### EXERCISE INSTRUCTIONS:
Reproduce each record exactly.

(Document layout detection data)
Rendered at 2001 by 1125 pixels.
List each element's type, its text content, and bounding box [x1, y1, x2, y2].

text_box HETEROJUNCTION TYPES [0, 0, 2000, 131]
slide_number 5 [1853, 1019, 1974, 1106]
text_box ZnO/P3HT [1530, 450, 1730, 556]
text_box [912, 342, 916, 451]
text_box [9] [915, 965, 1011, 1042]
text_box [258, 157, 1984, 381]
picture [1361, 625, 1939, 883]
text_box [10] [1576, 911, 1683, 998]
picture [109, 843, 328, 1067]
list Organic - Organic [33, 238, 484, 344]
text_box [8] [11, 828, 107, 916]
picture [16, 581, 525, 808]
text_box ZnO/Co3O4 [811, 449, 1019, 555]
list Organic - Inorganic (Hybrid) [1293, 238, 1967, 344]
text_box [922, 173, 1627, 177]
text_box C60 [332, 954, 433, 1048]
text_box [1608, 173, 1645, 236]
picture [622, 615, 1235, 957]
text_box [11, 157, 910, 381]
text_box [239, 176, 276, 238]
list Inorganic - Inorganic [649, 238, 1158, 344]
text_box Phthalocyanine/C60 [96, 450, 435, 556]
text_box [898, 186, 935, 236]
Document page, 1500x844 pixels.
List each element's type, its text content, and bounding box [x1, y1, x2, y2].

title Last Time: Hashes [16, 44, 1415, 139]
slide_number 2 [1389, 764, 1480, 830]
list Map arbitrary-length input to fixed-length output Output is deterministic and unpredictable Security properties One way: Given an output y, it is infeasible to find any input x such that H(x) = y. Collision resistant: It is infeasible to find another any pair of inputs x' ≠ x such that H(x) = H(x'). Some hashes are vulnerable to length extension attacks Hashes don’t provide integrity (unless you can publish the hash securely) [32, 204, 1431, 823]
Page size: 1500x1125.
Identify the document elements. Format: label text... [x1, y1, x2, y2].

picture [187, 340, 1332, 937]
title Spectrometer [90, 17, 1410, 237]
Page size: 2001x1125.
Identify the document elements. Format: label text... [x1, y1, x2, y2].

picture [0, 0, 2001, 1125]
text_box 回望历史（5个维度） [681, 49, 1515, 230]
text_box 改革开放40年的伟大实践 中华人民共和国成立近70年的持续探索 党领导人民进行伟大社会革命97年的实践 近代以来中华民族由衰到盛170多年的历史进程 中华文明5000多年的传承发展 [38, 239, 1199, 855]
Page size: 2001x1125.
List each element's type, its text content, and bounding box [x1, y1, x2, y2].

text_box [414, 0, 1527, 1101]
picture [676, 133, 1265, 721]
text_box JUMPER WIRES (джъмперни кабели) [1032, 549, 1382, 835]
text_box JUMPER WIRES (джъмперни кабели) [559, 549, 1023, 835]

### ANSWER:
Rendered at 2001 by 1125 pixels.
List each element's type, its text content, and bounding box [x1, y1, x2, y2].

text_box HETEROJUNCTION TYPES [0, 0, 2000, 131]
slide_number 5 [1853, 1019, 1974, 1106]
text_box ZnO/P3HT [1530, 450, 1730, 556]
text_box [912, 342, 916, 451]
text_box [9] [915, 965, 1011, 1042]
text_box [258, 157, 1984, 381]
picture [1361, 625, 1939, 883]
text_box [10] [1576, 911, 1683, 998]
picture [109, 843, 328, 1067]
list Organic - Organic [33, 238, 484, 344]
text_box [8] [11, 828, 107, 916]
picture [16, 581, 525, 808]
text_box ZnO/Co3O4 [811, 449, 1019, 555]
list Organic - Inorganic (Hybrid) [1293, 238, 1967, 344]
text_box [922, 173, 1627, 177]
text_box C60 [332, 954, 433, 1048]
text_box [1608, 173, 1645, 236]
picture [622, 615, 1235, 957]
text_box [11, 157, 910, 381]
text_box [239, 176, 276, 238]
list Inorganic - Inorganic [649, 238, 1158, 344]
text_box Phthalocyanine/C60 [96, 450, 435, 556]
text_box [898, 186, 935, 236]
Document page, 1500x844 pixels.
List each element's type, its text content, and bounding box [x1, y1, x2, y2].

title Last Time: Hashes [16, 44, 1415, 139]
slide_number 2 [1389, 764, 1480, 830]
list Map arbitrary-length input to fixed-length output Output is deterministic and unpredictable Security properties One way: Given an output y, it is infeasible to find any input x such that H(x) = y. Collision resistant: It is infeasible to find another any pair of inputs x' ≠ x such that H(x) = H(x'). Some hashes are vulnerable to length extension attacks Hashes don’t provide integrity (unless you can publish the hash securely) [32, 204, 1431, 823]
Page size: 1500x1125.
Identify the document elements. Format: label text... [x1, y1, x2, y2].

picture [187, 340, 1332, 937]
title Spectrometer [90, 17, 1410, 237]
Page size: 2001x1125.
Identify the document elements. Format: label text... [x1, y1, x2, y2].

picture [0, 0, 2001, 1125]
text_box 回望历史（5个维度） [681, 49, 1515, 230]
text_box 改革开放40年的伟大实践 中华人民共和国成立近70年的持续探索 党领导人民进行伟大社会革命97年的实践 近代以来中华民族由衰到盛170多年的历史进程 中华文明5000多年的传承发展 [38, 239, 1199, 855]
Page size: 2001x1125.
List each element's type, its text content, and bounding box [x1, y1, x2, y2].

text_box [414, 0, 1527, 1101]
picture [676, 133, 1265, 721]
text_box JUMPER WIRES (джъмперни кабели) [1032, 549, 1382, 835]
text_box JUMPER WIRES (джъмперни кабели) [559, 549, 1023, 835]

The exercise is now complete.